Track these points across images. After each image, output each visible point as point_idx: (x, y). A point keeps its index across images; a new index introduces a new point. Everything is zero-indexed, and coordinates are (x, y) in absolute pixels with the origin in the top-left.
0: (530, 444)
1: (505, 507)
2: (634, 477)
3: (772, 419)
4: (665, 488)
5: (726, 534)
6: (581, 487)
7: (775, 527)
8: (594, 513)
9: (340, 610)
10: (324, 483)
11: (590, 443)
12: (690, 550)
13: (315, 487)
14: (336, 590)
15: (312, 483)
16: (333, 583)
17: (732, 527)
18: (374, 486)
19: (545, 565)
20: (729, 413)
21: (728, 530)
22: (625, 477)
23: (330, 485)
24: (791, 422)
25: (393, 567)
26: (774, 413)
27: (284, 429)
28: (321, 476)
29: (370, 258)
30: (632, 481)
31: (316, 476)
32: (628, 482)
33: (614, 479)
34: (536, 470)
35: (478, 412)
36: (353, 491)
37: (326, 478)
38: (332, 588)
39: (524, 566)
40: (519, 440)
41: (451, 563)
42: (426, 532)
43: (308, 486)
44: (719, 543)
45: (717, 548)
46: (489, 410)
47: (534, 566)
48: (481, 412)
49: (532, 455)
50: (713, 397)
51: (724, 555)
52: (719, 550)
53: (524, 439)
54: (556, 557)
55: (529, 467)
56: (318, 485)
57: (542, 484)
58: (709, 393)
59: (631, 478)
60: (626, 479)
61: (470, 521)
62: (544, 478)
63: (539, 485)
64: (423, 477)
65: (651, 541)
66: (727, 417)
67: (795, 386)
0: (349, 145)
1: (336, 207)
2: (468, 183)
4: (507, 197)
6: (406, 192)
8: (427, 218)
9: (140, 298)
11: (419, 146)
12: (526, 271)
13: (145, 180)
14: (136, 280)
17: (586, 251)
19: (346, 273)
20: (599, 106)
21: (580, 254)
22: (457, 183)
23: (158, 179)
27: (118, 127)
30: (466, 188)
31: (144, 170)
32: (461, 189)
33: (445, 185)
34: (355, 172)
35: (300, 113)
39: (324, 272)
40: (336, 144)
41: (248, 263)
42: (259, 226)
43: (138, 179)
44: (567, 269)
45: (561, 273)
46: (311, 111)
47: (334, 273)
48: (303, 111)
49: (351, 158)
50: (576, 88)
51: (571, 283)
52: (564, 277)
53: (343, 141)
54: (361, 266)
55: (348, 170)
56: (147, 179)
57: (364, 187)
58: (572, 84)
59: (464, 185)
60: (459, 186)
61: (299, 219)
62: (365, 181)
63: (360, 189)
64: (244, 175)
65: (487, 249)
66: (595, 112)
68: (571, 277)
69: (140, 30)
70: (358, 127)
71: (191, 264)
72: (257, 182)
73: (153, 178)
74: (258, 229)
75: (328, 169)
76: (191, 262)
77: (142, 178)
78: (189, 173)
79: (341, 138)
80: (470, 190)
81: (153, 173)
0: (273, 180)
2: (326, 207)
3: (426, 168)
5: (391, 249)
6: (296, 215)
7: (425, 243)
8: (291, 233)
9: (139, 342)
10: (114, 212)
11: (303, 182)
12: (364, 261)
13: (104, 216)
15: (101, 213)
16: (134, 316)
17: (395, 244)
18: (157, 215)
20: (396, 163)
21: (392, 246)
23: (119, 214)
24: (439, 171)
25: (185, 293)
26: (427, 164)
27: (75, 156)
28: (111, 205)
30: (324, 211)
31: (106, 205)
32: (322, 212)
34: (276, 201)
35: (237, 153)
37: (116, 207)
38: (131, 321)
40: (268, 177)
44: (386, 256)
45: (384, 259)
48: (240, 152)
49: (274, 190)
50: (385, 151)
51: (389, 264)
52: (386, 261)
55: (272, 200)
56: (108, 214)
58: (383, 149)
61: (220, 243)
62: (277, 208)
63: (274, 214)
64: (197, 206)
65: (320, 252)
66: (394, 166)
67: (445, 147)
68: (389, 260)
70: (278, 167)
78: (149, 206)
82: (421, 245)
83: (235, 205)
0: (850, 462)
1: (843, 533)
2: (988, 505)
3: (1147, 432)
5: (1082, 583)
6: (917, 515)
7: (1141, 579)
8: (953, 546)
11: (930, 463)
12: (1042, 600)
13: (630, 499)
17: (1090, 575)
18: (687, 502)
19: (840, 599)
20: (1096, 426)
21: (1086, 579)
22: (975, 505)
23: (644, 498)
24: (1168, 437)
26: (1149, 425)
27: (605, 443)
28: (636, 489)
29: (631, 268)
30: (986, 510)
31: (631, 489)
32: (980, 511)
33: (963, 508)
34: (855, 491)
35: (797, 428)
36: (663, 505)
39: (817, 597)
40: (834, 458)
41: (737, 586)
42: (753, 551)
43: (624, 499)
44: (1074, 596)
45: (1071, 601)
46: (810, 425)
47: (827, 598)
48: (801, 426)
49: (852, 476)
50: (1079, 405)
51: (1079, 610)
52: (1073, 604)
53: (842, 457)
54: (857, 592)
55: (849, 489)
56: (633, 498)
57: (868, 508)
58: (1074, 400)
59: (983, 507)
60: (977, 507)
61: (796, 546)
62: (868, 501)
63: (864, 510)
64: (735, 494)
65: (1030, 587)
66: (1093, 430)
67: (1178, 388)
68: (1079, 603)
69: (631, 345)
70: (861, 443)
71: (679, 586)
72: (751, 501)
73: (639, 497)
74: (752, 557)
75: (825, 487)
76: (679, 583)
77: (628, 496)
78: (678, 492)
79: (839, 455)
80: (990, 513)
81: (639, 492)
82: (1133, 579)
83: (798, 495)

* **What is being asked**: All of the material above should be transcribed exactly, with no line omitted.

* **Response below**:
Track these points across images. After each image, output each visible point as point_idx: (x, y). A point keeps its index across images; a new index introduces a new point. Everything is zero-indexed, and coordinates are (x, y) in absolute pixels with the origin in the top-left.
0: (530, 444)
1: (505, 507)
2: (634, 477)
3: (772, 419)
4: (665, 488)
5: (726, 534)
6: (581, 487)
7: (775, 527)
8: (594, 513)
9: (340, 610)
10: (324, 483)
11: (590, 443)
12: (690, 550)
13: (315, 487)
14: (336, 590)
15: (312, 483)
16: (333, 583)
17: (732, 527)
18: (374, 486)
19: (545, 565)
20: (729, 413)
21: (728, 530)
22: (625, 477)
23: (330, 485)
24: (791, 422)
25: (393, 567)
26: (774, 413)
27: (284, 429)
28: (321, 476)
29: (370, 258)
30: (632, 481)
31: (316, 476)
32: (628, 482)
33: (614, 479)
34: (536, 470)
35: (478, 412)
36: (353, 491)
37: (326, 478)
38: (332, 588)
39: (524, 566)
40: (519, 440)
41: (451, 563)
42: (426, 532)
43: (308, 486)
44: (719, 543)
45: (717, 548)
46: (489, 410)
47: (534, 566)
48: (481, 412)
49: (532, 455)
50: (713, 397)
51: (724, 555)
52: (719, 550)
53: (524, 439)
54: (556, 557)
55: (529, 467)
56: (318, 485)
57: (542, 484)
58: (709, 393)
59: (631, 478)
60: (626, 479)
61: (470, 521)
62: (544, 478)
63: (539, 485)
64: (423, 477)
65: (651, 541)
66: (727, 417)
67: (795, 386)
0: (349, 145)
1: (336, 207)
2: (468, 183)
4: (507, 197)
6: (406, 192)
8: (427, 218)
9: (140, 298)
11: (419, 146)
12: (526, 271)
13: (145, 180)
14: (136, 280)
17: (586, 251)
19: (346, 273)
20: (599, 106)
21: (580, 254)
22: (457, 183)
23: (158, 179)
27: (118, 127)
30: (466, 188)
31: (144, 170)
32: (461, 189)
33: (445, 185)
34: (355, 172)
35: (300, 113)
39: (324, 272)
40: (336, 144)
41: (248, 263)
42: (259, 226)
43: (138, 179)
44: (567, 269)
45: (561, 273)
46: (311, 111)
47: (334, 273)
48: (303, 111)
49: (351, 158)
50: (576, 88)
51: (571, 283)
52: (564, 277)
53: (343, 141)
54: (361, 266)
55: (348, 170)
56: (147, 179)
57: (364, 187)
58: (572, 84)
59: (464, 185)
60: (459, 186)
61: (299, 219)
62: (365, 181)
63: (360, 189)
64: (244, 175)
65: (487, 249)
66: (595, 112)
68: (571, 277)
69: (140, 30)
70: (358, 127)
71: (191, 264)
72: (257, 182)
73: (153, 178)
74: (258, 229)
75: (328, 169)
76: (191, 262)
77: (142, 178)
78: (189, 173)
79: (341, 138)
80: (470, 190)
81: (153, 173)
0: (273, 180)
2: (326, 207)
3: (426, 168)
5: (391, 249)
6: (296, 215)
7: (425, 243)
8: (291, 233)
9: (139, 342)
10: (114, 212)
11: (303, 182)
12: (364, 261)
13: (104, 216)
15: (101, 213)
16: (134, 316)
17: (395, 244)
18: (157, 215)
20: (396, 163)
21: (392, 246)
23: (119, 214)
24: (439, 171)
25: (185, 293)
26: (427, 164)
27: (75, 156)
28: (111, 205)
30: (324, 211)
31: (106, 205)
32: (322, 212)
34: (276, 201)
35: (237, 153)
37: (116, 207)
38: (131, 321)
40: (268, 177)
44: (386, 256)
45: (384, 259)
48: (240, 152)
49: (274, 190)
50: (385, 151)
51: (389, 264)
52: (386, 261)
55: (272, 200)
56: (108, 214)
58: (383, 149)
61: (220, 243)
62: (277, 208)
63: (274, 214)
64: (197, 206)
65: (320, 252)
66: (394, 166)
67: (445, 147)
68: (389, 260)
70: (278, 167)
78: (149, 206)
82: (421, 245)
83: (235, 205)
0: (850, 462)
1: (843, 533)
2: (988, 505)
3: (1147, 432)
5: (1082, 583)
6: (917, 515)
7: (1141, 579)
8: (953, 546)
11: (930, 463)
12: (1042, 600)
13: (630, 499)
17: (1090, 575)
18: (687, 502)
19: (840, 599)
20: (1096, 426)
21: (1086, 579)
22: (975, 505)
23: (644, 498)
24: (1168, 437)
26: (1149, 425)
27: (605, 443)
28: (636, 489)
29: (631, 268)
30: (986, 510)
31: (631, 489)
32: (980, 511)
33: (963, 508)
34: (855, 491)
35: (797, 428)
36: (663, 505)
39: (817, 597)
40: (834, 458)
41: (737, 586)
42: (753, 551)
43: (624, 499)
44: (1074, 596)
45: (1071, 601)
46: (810, 425)
47: (827, 598)
48: (801, 426)
49: (852, 476)
50: (1079, 405)
51: (1079, 610)
52: (1073, 604)
53: (842, 457)
54: (857, 592)
55: (849, 489)
56: (633, 498)
57: (868, 508)
58: (1074, 400)
59: (983, 507)
60: (977, 507)
61: (796, 546)
62: (868, 501)
63: (864, 510)
64: (735, 494)
65: (1030, 587)
66: (1093, 430)
67: (1178, 388)
68: (1079, 603)
69: (631, 345)
70: (861, 443)
71: (679, 586)
72: (751, 501)
73: (639, 497)
74: (752, 557)
75: (825, 487)
76: (679, 583)
77: (628, 496)
78: (678, 492)
79: (839, 455)
80: (990, 513)
81: (639, 492)
82: (1133, 579)
83: (798, 495)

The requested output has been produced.